Sonnabend, den 11. Januar 1919


Amos 6,2.3

Mit Recht nennt Gott Sein Volk Israel „die erste der Nationen“ (V. 1); war doch kein Volk so gesegnet wie Israel, wenn es seinem Gott gehorsam war! (Lies 5. Mose 28,1-14, bes. V. 13.) Sie sollten sich mit den umwohnenden Völkern und deren Hauptstädten vergleichen - hatten sie Grund, dieselben zu beneiden? Ganz gewiß nicht. Aber das war Israels Unglück, daß es seinem Gott den Rücken gekehrt hatte. Die Heiden blieben ihren toten Götzen treu, aber Israel verschmähte seinen lebendigen und herrlichen Gott, der es mit Güte überschüttet hatte.

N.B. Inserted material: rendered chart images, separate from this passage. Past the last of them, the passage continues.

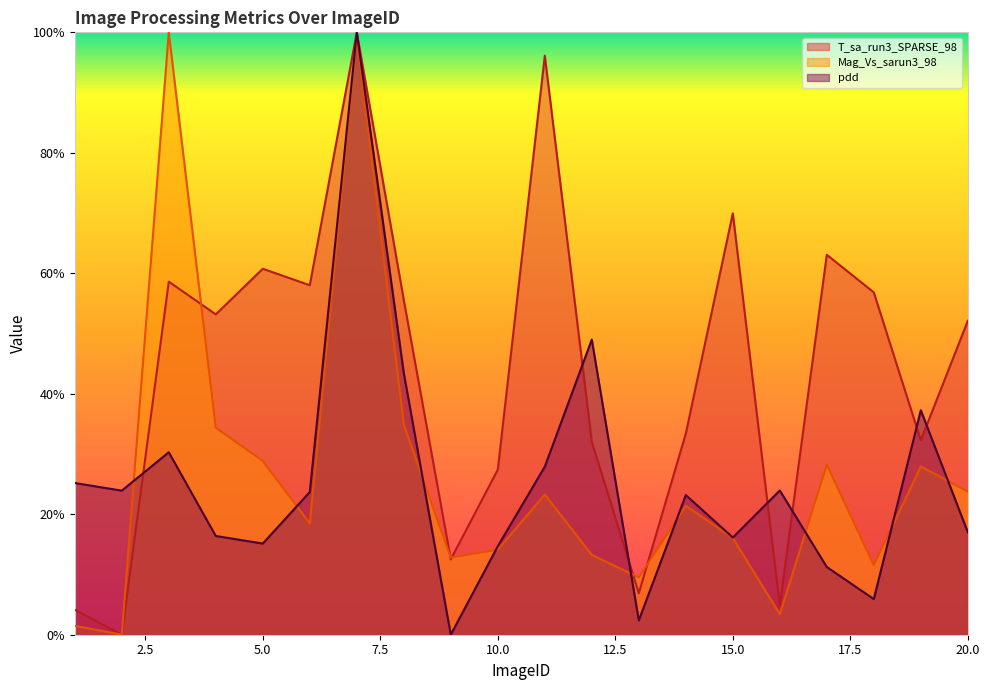

Where is the first local maximum for T_sa_run3_SPARSE_98?

3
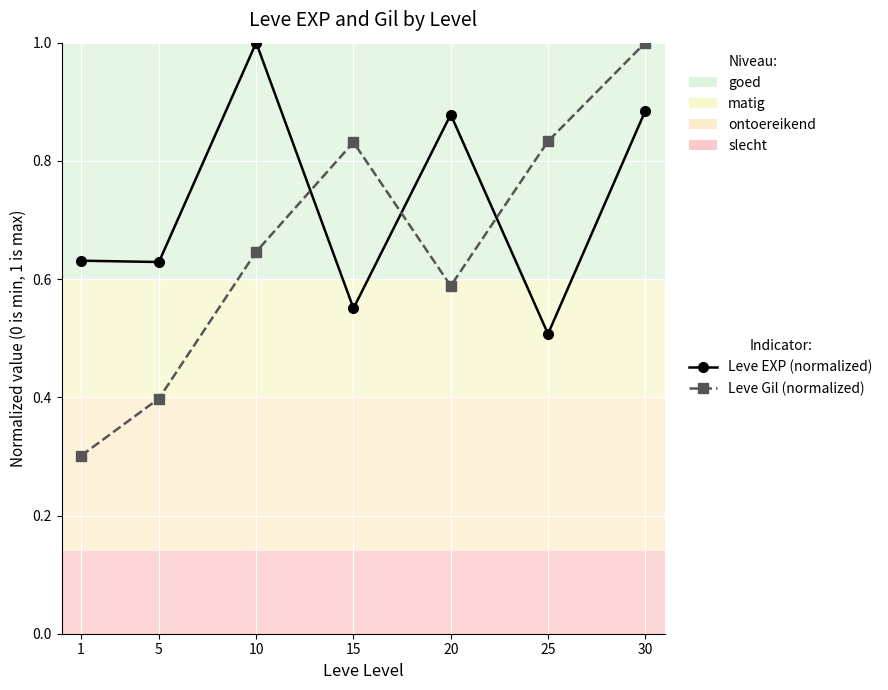

Is it true that Leve EXP (normalized) equals 0.2 at 5?

False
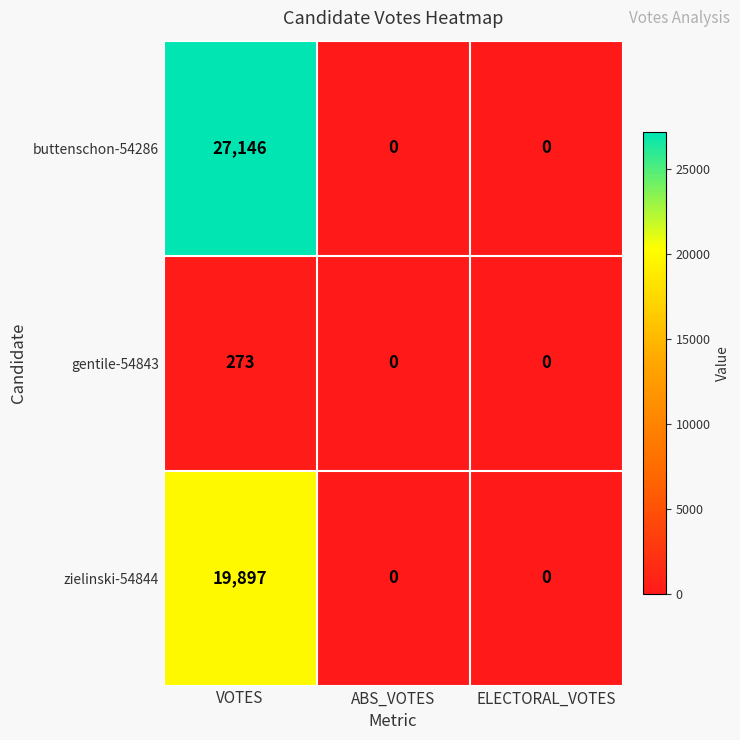

What is the average value of the zielinski-54844 series?

6632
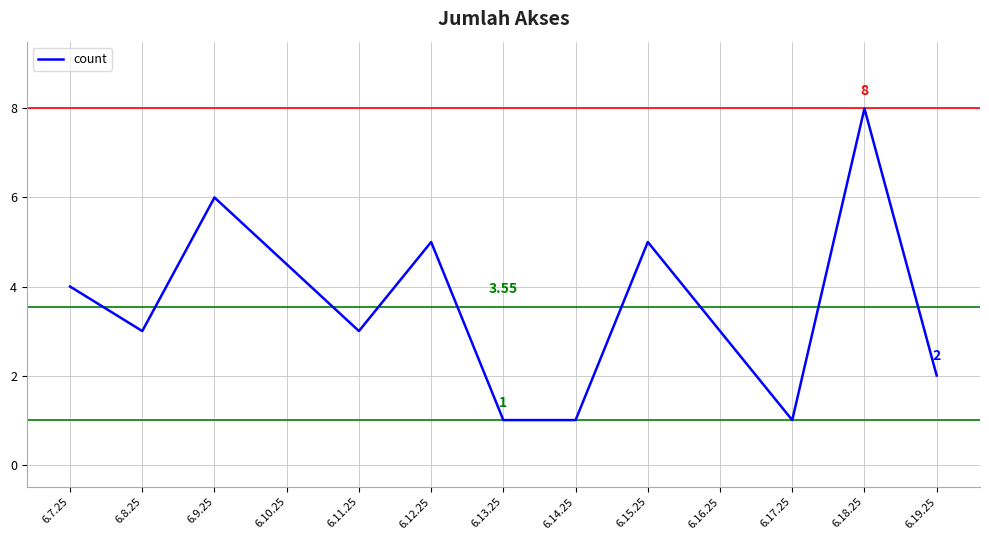

Which has a higher value, 6.8.25 or 6.19.25?

6.8.25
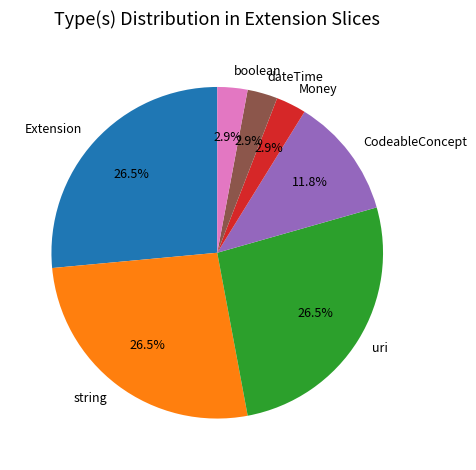

How much of the chart is everything except Money?

97.1%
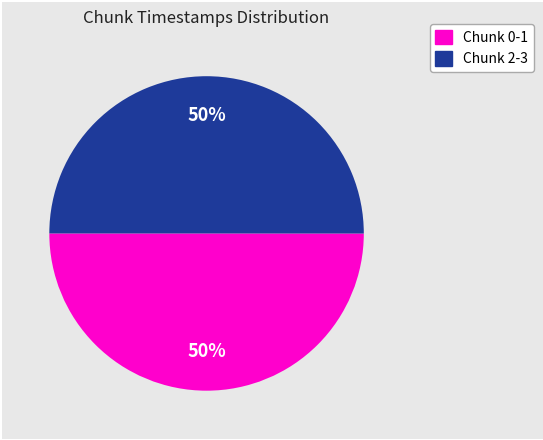

To the nearest percent, what is the average slice percentage?

50%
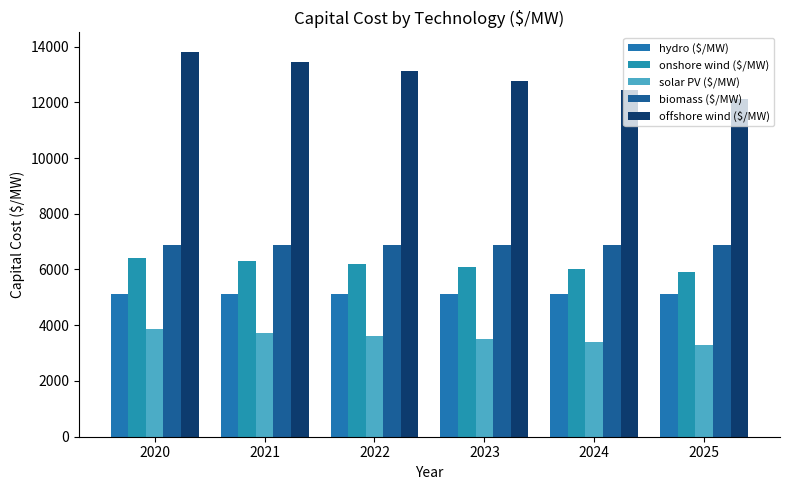

What is the sum of the solar PV ($/MW) values at 2024 and 2023?

6896.6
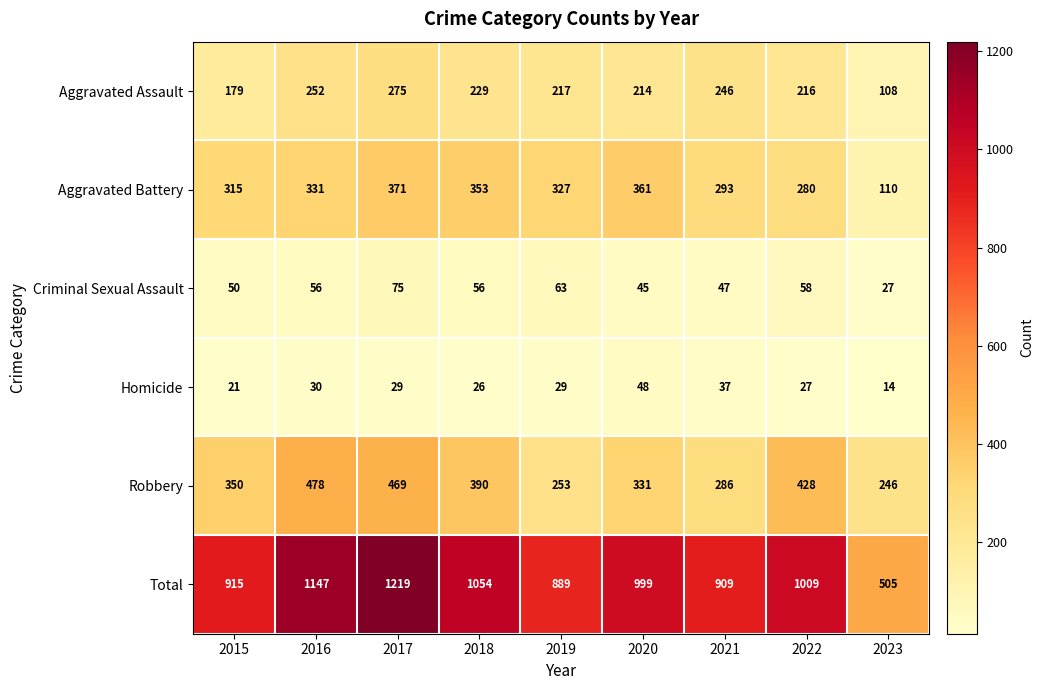

The value of Total at 2022 is 1009. True or false?

True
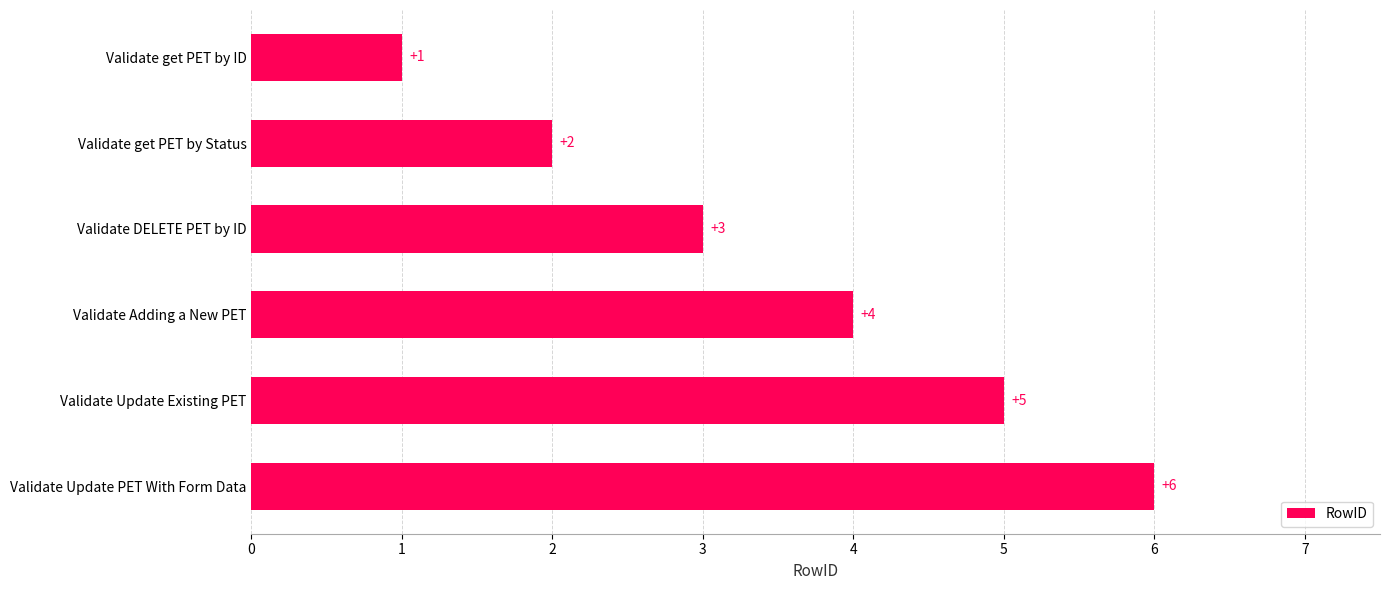

What is the sum of all values?

21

Gott muß klagen: „Mein Volk hat seine Herrlichkeit vertauscht gegen das, was nichts nützt!“ (Jer. 2,11.) - Ja, diese „Sorglosen“ und „Sicheren“ erklärten den Tag des Unglücks und der göttlichen Strafe als noch in weiter Ferne liegend, während sie doch gleichzeitig durch ihre Ungerechtigkeiten die Gewalttat auf den Thron erhöhten und somit Gottes richtendes Eingreifen aufs schärfste herausforderten. - Das ist auch der Geist unserer Zeit - von solchen Menschen sind auch wir heute umgeben, welche den heiligen Gott und Sein Gericht verspotten und mit einer Frechheit sündigen, daß jedem Gottesfürchtigen angst und bange werden möchte! (Lies 2. Petr. 3,1-10.) Selbst uns Kindern Gottes droht die Gefahr der fleischlichen Sorglosigkeit und Sicherheit! Fühlen wir den Ernst und die Not unserer Zeit? Leiden und trauern wir unter all der Gottlosigkeit und Ungerechtigkeit um uns her? Stehen wir selbst geschieden von ihr - wach und bereit auf die nahe Ankunft unseres Herrn?